In mid-twentieth-century America, Bernard Brussel-Smith was a well-respected illustrator, graphic designer, and printmaker. His career did not follow the typical path of that time, but instead presaged our current times, when artists frequently work across media and the fine and commercial fields. Contemporary scholarship allows current scholars to better understand Brussel-Smith’s multi-dimensional career and show his value as a participant in mass media culture in an era of prime importance in the shaping of American identity.
Brussel-Smith employed his favorite medium of wood engraving, and the historical associations attached to it, as the primary vehicle for his personal crusade against established art world definitions and hierarchies. Brussel-Smith found a way to merge his interest in tradition with the modern culture in which he lived by using the process of wood engraving and his skill as a draftsman and designer for his commercial work. The historic technique was skillfully employed by Brussel-Smith to illustrate a host of modern subjects for his clients from pharmaceutical, manufacturing, telecommunications, and other industries. These choices implicitly challenged art world definitions about creative impetus, style, and originality.
Brussel-Smith also worked for many widely-recognized names in the publishing industry. He illustrated articles for Life and Holiday, as well as lesser-known periodicals. He created illustrations for The Reader’s Digest Association’s book publishing branch. Additionally, Brussel-Smith was the illustrator and designer for several books.
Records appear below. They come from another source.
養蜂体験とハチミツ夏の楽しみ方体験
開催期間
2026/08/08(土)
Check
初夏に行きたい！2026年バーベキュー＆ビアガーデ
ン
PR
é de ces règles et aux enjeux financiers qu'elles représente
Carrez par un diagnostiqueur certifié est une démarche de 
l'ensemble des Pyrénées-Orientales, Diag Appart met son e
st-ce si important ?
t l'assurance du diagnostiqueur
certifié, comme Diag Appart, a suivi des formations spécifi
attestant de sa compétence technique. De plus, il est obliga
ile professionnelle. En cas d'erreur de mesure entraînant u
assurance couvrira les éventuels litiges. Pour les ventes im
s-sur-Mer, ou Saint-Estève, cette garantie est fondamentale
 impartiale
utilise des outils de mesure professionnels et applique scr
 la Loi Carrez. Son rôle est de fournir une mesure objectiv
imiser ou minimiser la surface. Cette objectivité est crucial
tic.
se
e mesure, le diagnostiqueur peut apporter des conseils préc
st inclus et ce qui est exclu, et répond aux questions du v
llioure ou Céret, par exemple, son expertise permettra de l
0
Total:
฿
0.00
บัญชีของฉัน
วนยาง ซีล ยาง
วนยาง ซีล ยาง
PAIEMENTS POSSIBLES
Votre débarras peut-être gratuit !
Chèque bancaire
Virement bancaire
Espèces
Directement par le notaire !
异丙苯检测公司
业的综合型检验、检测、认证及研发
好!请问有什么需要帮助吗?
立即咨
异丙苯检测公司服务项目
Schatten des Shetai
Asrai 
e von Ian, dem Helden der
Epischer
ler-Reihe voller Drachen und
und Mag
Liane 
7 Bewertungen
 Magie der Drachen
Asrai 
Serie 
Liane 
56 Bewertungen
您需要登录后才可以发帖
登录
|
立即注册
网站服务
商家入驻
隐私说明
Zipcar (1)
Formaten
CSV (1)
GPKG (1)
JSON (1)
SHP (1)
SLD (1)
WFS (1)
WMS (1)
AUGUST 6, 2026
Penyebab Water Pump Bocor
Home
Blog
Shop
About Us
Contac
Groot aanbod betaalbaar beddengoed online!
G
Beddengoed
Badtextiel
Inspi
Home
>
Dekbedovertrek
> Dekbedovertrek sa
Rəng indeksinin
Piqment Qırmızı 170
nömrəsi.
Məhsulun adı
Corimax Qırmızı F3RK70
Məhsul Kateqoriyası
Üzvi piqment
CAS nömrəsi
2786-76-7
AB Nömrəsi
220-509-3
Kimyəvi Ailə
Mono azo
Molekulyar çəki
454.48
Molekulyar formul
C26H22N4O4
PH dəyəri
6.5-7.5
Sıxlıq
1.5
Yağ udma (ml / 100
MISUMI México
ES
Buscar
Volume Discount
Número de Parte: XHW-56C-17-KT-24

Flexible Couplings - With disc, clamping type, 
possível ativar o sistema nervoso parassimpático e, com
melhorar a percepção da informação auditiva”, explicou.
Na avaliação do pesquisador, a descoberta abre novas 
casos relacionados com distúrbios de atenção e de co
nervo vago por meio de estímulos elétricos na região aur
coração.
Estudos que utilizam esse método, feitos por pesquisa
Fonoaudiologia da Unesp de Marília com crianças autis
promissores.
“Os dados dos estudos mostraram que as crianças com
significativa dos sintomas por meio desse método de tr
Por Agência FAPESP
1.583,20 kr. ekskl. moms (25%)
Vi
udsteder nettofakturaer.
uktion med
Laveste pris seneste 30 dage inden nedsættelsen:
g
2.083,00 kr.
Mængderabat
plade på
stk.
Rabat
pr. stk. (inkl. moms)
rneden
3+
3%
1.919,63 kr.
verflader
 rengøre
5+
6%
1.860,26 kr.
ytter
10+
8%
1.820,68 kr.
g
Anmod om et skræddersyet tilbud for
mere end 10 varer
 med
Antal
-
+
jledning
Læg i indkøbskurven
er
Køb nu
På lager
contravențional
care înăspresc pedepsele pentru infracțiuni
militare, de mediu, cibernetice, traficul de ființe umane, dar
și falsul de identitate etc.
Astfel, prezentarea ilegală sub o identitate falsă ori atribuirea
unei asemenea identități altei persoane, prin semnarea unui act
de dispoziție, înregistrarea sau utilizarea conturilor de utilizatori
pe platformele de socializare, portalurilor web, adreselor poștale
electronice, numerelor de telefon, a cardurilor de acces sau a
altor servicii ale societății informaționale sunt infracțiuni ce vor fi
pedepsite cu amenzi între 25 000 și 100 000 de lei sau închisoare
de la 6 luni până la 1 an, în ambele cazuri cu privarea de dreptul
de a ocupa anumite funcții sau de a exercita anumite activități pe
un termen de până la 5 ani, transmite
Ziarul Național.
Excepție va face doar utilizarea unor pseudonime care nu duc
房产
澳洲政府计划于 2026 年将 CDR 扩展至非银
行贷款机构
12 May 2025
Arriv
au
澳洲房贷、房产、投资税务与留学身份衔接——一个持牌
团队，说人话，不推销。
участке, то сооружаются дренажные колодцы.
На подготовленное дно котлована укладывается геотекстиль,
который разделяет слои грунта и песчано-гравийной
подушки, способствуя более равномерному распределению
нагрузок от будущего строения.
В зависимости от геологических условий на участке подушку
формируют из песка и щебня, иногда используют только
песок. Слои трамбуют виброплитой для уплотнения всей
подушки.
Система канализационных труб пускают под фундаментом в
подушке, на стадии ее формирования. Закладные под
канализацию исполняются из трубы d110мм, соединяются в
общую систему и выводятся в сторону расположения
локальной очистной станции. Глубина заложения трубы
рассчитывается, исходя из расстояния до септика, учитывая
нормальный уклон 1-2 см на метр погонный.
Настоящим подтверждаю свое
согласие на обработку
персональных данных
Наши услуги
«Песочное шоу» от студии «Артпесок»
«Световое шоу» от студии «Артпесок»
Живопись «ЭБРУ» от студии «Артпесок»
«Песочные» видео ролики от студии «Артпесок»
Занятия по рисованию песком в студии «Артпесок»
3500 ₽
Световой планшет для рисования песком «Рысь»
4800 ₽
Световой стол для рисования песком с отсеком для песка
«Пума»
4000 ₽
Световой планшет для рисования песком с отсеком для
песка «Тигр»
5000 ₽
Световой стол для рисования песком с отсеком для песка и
The time period and the venues in which Brussel-Smith worked allowed his images to be viewed by a large reading audience and thus made his illustrations part of the debate on the definition of culture and American identity that was an important part of the post-World War II era.
Alongside his commercial pursuits, Brussel-Smith created fine art prints for the pleasure of capturing images of importance to him. While he would argue that his commercial works were also fine art, these are images not created in response to a commission or commercial demand. In the 1940s, Brussel-Smith began his career at a time when printmaking was becoming more popular in the fine arts community, but just before this popularity exploded into the “American print renaissance” of the 1960s. Brussel-Smith was in the vanguard of artists who believed in the originality of printmaking and desired to use the medium to the fullest of its reproductive abilities. Brussel-Smith chose the print as his medium because of its history as “the greatest source for the dissemination of visual communication to the largest number of the world’s people” and because the “combination of art and craft” of the graphic arts gives the artist a “special niche in the community of art.”
Further information about the career of Bernard Brussel-Smith can be found in archival collections held by the Prints and Photographs Division, Library of Congress, and Special Collections at the Robert B. Haas Family Arts Library.*
Jae Jennifer Rossman
* Bernard Brussel-Smith, “Relief Etching,” American Artist 23, no. 10 (December 1959): 23.